Architectural Photos, Winnipeg, Manitoba
219 Provencher Boulevard – St. Boniface City Hall, a three-story red brick structure built in 1905-06 when the predominantly French community of St. Boniface was an independent municipality, is an excellent example of a large civic structure designed to house expanding local government services at a time of rapid population and economic growth. The imposing, classically detailed, Georgian Revival-style building is centrally located on St. Boniface’s main business street. Key elements that define the building’s imposing exterior character and Georgian Revival style include the three-story rectangular block shape, symmetrically massed, with modest corner and central entrance pavilions, all of solid brick construction on a high limestone base, with a flat roof and parapet. The large square wood tower over the entrance pavilion, is organized into four classically ornamented stages beneath a domed metal-clad roof and tall flagpole, and features on all sides elliptical windows at the base and large circular analog clocks in columned and pedimented surrounds at the top. The large, mostly tall rectangular windows and transoms on the front (south), east and west facades are set in vertically aligned rows and flat-headed on all but the third floor where openings are round-arched with prominent keystones. The pedimented entrance pavilion has a two-story arched window, a stone architrave containing a double door flanked by paired Tuscan columns, a wide stone staircase with elaborate metal and glass lanterns crowning the pedestals, and side stairs that lead underneath to a basement entrance. There is a contrast of colors and textures, including red brick laid in a stretcher pattern with white mortar, rusticated and ashlar limestone and beige and brown paint. The cornices on the building and tower are prominent and modilioned; there are brick voussoirs, string courses and channeled brickwork; the tower has wood moldings, fluted columns and louvered openings beneath delicate scallop shells. There is a heavy stone lintel over the main entrance with the words ‘HOTEL-DE-VILLE’ and the date ‘A.D. 1906’ in the staircase pedestals.

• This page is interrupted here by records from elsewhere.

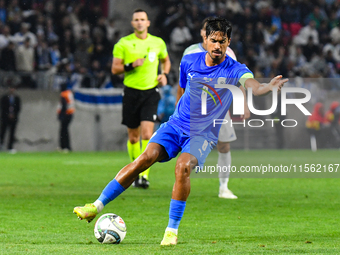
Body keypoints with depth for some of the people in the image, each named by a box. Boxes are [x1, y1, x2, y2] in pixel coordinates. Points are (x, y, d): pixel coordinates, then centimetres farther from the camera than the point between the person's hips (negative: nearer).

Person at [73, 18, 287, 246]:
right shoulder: (189, 62, 2)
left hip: (203, 135, -3)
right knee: (147, 157, -20)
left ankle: (172, 230, -21)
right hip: (176, 125, 3)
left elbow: (253, 86, -31)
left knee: (183, 166, -31)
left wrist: (269, 87, -52)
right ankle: (97, 206, -17)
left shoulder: (235, 70, -10)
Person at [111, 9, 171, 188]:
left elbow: (166, 60, 23)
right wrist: (131, 65, -16)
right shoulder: (123, 43, 0)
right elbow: (115, 69, 0)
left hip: (150, 92, 0)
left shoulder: (158, 43, 5)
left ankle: (145, 175, -15)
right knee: (133, 137, 6)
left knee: (147, 134, -15)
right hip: (131, 92, 0)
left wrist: (164, 74, 4)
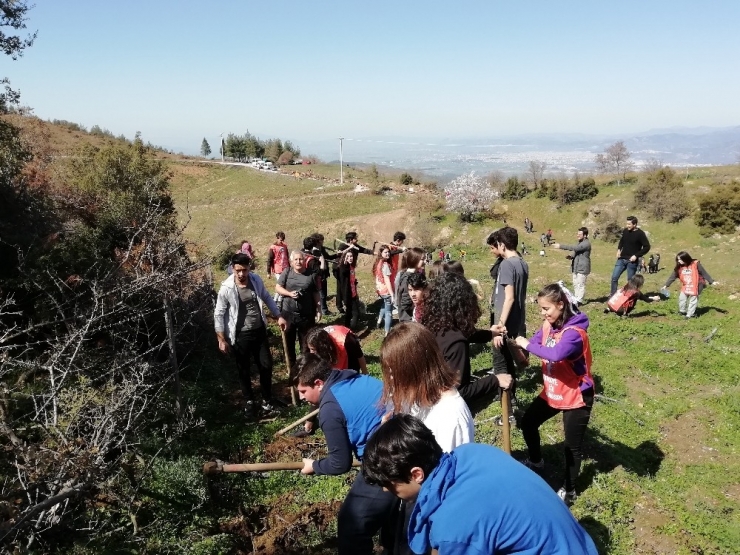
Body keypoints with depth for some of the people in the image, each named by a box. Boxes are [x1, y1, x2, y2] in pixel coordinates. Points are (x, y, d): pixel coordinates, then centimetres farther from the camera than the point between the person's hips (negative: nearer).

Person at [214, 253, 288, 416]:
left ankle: (267, 399, 29)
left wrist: (279, 316, 8)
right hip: (240, 335, -3)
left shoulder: (256, 280, -6)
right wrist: (222, 339, -11)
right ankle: (250, 401, 32)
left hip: (259, 331, 3)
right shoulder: (226, 288, -17)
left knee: (266, 365, 10)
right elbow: (219, 314, -11)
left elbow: (267, 298, 10)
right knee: (243, 370, 11)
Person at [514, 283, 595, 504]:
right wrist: (518, 346, -23)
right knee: (528, 422, 19)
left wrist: (528, 345, -34)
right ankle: (536, 462, 43)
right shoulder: (548, 325, -2)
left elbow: (557, 354, -44)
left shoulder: (575, 332, -28)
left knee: (572, 445, 8)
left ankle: (568, 490, 27)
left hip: (576, 396, -8)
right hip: (551, 392, 8)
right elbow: (535, 344, -3)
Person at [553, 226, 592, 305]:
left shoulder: (586, 243, -16)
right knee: (575, 284, 14)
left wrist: (561, 246, -28)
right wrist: (571, 256, 5)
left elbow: (574, 248, -27)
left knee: (580, 285, -6)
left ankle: (579, 300, -1)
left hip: (582, 268, -10)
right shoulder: (579, 243, 16)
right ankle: (575, 299, 22)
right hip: (576, 267, 10)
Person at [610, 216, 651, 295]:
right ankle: (612, 295, 10)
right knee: (614, 277, 0)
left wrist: (636, 255, -16)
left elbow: (647, 247, -9)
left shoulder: (640, 234, -11)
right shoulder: (625, 231, 3)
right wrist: (619, 249, 5)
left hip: (632, 261, -5)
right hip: (621, 259, 5)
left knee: (630, 280, 4)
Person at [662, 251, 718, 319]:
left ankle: (689, 314, 4)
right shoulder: (679, 267, -7)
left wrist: (712, 282, -13)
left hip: (696, 285, -5)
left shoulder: (695, 264, -19)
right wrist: (666, 285, -8)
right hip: (686, 285, 5)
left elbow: (704, 273, -12)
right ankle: (682, 311, 26)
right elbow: (672, 276, -4)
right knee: (682, 297, 4)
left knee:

Architectural Photos, Winnipeg, Manitoba
494 Taché Avenue – St. Boniface Museum – former convent of the Grey Nuns – oak log structure – Winnipeg’s oldest building – built for the nuns from 1846 to 1851 – Grey Nuns’ Convent National Historic Site of Canada is a gracious two-story hipped roof structure showing influences of Hudson’s Bay Company construction techniques in its squared log construction and European classicism in its symmetrical nine-bay facade composition with evenly spaced paired and shuttered casement windows. It has a central side-lit entry door, hip roof with dormers, belfry, and end chimneys. It faces the Red River and downtown Winnipeg and is an important element in the historic Roman Catholic ecclesiastical complex of St. Boniface. The building now serves as the St. Boniface Museum.
Architectural Photos, Winnipeg, Manitoba
450 Portage Avenue – Hudson’s Bay Company – It is a challenge to try to find a new use for the nearly empty six-story building at the corner of Portage Avenue and Memorial Boulevard. The key to redeveloping the building is in finding new tenants to fill the top four floors the Bay is no longer using.